#### [STATED PROBLEM]
Copy the records word for word, from the line with "07 s. Could" to the line with "It reads 4 h 20 min 51 s". Leave the pictures out of your copy.

#### [INFORMATION GIVEN]

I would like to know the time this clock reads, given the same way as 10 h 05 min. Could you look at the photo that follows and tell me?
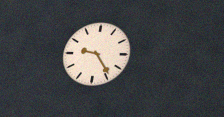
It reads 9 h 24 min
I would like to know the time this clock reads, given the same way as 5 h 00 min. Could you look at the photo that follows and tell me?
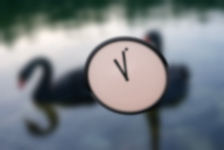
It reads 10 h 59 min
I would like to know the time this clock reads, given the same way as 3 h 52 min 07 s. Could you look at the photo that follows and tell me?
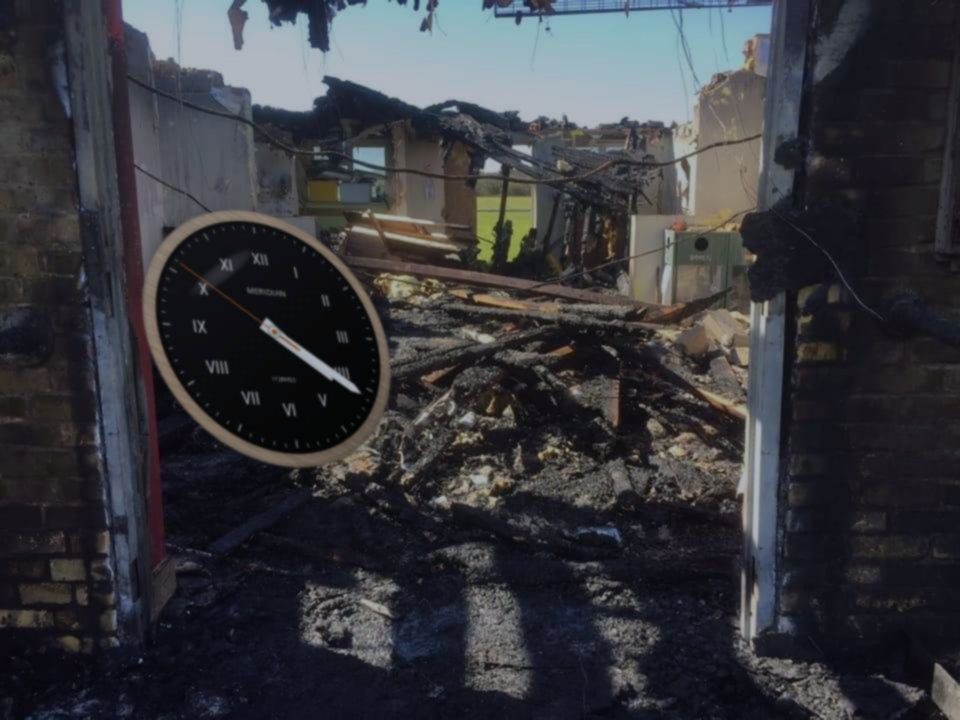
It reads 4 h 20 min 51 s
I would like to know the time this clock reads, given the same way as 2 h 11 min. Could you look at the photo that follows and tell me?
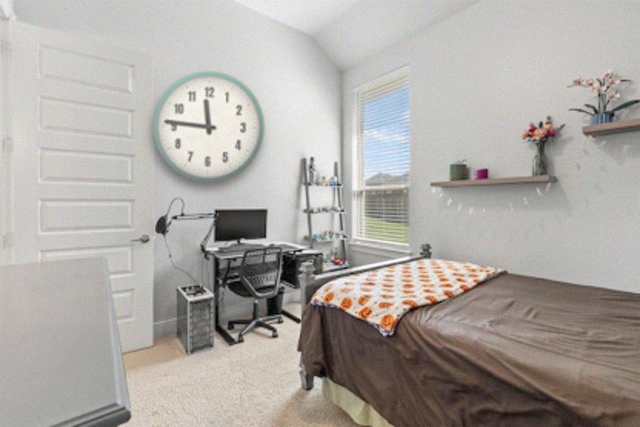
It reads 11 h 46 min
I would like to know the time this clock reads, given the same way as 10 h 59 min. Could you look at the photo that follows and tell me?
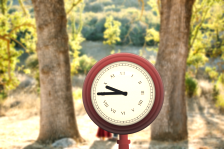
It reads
==
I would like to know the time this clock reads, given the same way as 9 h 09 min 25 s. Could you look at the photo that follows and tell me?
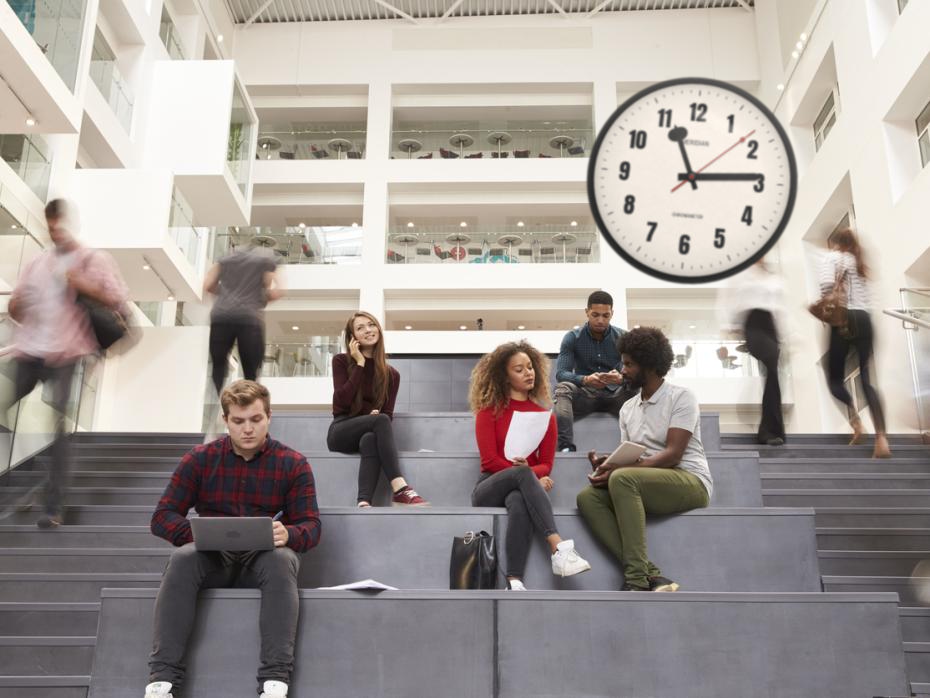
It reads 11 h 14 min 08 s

#### [SOLUTION BELOW]
I would like to know the time this clock reads, given the same way as 3 h 52 min 07 s. Could you look at the photo that follows and tell me?
It reads 4 h 20 min 51 s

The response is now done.